Teatro dei fatti sarebbe stato principalmente il Bassopolesine, in un arco temporale dal 2019 al momento della denuncia, il 2021. Secondo la querelante, la tormentata relazione con un coetaneo, al quale era stata legata durante l’adolescenza, per poi ritrovarlo in età adulta quando il rapporto si riaccese, sarebbe stata costellata da offese, pressioni indebite, scenate, anche episodi di vera e propria violenza, come un pugno all’orecchio. Da qui la denuncia alla Procura.
Le indagini difensive, tuttavia, basate sull’audizione di varie persone che conoscevano i due, tra i quali il parroco del paese, con il quale la presunta vittima si confidava, avrebbero consentito di portare alla luce una verità decisamente differente. In primo luogo, infatti, sarebbe emerso come tra vittima e presunto maltrattatore non vi sarebbe mai stata una relazione stabile, né, a maggior ragione, una convivenza. Inoltre, nessuno sarebbe stato a conoscenza di episodi di violenza. Conclusioni sovrapponibili a quelle ottenute dai riscontri della Procura, che ovviamente non si è basata unicamente sull’attività difensiva, ma ha condotto tutti gli approfondimenti del caso.
Da qui la richiesta di archiviazione del sostituto procuratore e la decisione del giudice per le indagini preliminari che, accogliendola, ha anche ritenuto di precisare come, a suo avviso, non solo non sussista la fattispecie del 572 c. p., ma neppure quella del 612 bis c. p.
“Così brevemente riassunti gli atti di indagine – scrive infatti il giudice per le indagini preliminari nel decreto che dispone l’archiviazione – si ritiene non configurabile il reato di maltrattamenti in famiglia poiché non sono emersi elementi univoci non solo di una stabile relazione o convivenza tra le parti, ma anche e soprattutto del fatto che tra i due si sia instaurato un rapporto sentimentale abituale, tale da far sorgere sentimenti di solidarietà e doveri di assistenza morale e materiale.
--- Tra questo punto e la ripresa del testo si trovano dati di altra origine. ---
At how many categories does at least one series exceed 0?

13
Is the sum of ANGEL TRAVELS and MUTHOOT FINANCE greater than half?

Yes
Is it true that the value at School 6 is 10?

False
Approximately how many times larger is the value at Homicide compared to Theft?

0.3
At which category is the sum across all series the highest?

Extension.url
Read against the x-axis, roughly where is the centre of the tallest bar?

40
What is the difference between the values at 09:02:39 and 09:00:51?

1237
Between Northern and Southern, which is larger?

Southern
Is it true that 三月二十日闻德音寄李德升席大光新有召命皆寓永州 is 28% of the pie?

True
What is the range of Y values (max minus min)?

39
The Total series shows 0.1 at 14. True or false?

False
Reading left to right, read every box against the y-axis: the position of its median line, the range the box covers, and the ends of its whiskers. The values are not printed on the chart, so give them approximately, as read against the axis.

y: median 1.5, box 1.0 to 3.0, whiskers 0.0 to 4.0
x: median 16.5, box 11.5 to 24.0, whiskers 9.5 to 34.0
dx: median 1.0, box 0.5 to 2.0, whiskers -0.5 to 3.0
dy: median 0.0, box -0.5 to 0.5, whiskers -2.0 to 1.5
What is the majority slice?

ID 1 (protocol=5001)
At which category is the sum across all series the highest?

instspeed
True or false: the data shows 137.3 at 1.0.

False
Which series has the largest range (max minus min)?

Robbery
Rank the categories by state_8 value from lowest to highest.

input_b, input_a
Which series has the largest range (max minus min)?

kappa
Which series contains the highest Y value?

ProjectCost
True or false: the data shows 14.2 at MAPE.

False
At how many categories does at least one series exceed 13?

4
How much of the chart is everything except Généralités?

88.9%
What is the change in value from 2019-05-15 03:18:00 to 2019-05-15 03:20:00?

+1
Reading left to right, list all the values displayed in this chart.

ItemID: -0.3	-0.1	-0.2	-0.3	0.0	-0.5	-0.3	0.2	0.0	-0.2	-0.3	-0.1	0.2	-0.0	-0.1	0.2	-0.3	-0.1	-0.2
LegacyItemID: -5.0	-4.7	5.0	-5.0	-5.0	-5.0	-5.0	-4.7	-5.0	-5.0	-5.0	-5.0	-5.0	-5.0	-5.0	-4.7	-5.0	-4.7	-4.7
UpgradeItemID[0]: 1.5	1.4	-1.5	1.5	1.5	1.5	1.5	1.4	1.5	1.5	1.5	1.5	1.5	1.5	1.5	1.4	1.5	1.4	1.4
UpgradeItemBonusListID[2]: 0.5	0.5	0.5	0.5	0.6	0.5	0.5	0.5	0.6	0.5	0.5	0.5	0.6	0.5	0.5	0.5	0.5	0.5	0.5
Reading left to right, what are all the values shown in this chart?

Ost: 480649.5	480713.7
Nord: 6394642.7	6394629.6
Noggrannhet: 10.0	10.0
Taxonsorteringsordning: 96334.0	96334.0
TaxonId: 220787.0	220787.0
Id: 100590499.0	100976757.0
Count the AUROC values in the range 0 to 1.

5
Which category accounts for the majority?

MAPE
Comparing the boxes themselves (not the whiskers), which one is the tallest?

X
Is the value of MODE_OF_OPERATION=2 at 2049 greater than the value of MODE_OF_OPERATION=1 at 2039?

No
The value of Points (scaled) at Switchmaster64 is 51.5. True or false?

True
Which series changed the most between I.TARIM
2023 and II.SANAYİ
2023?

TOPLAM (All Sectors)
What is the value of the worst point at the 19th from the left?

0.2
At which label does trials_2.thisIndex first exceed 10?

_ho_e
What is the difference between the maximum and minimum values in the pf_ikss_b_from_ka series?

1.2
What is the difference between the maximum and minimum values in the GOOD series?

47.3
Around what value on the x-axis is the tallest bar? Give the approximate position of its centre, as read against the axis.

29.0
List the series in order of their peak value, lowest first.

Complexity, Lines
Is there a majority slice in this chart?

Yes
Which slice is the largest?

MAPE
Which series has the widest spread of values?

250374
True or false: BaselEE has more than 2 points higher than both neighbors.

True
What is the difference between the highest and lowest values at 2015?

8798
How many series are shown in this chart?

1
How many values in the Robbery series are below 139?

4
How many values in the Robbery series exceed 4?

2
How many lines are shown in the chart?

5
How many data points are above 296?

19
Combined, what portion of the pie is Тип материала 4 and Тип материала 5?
L’indagato, infatti, non ha mai inteso (da quello che sembra risultare dalle sit) avviare un progetto di vita basato sui predetti valori con la querelante, come dimostra il fatto, ad esempio, di non avere mai preso in affitto un appartamento solo per loro due. O come confermano le s.i.t. di (…) più volte aveva detto di non volere un rapporto, tantomeno stabile, con la querelante.
Ciò si ritiene, anche, tenuto conto anche della giurisprudenza in materia secondo la quale “ai fini della configurabilità, nell’ambito delle relazioni interpersonali non qualificate, del reato di maltrattamenti in famiglia, i concetti di famiglia e di convivenza vanno intesi nell’accezione più ristretta, presupponente una comunità connotata da una radicata e stabile relazione affettiva interpersonale e da una duratura comunanza d’affetti, che non solo implichi reciproche aspettative di mutua solidarietà ed assistenza, ma sia fondata sul rapporto di coniugio o di parentela, o, comunque, su una stabile condivisione dell’abitazione, ancorché non necessariamente continua (cfr. Cass. Pen., Sez. VI. n. 9663/2002). In merito vi sono dichiarazioni discordanti sull’esistenza o meno di una relazione sentimentale o di una convivenza. Inoltre, si fa rilevare come non siano emerse prove a sostegno dell’abitualità della condotta dell’indagato, altro elemento necessario per la sussistenza del reato e, quindi, non si può stabilire con quale frequenza siano avvenuti i presunti maltrattamenti né in quale arco temporale”.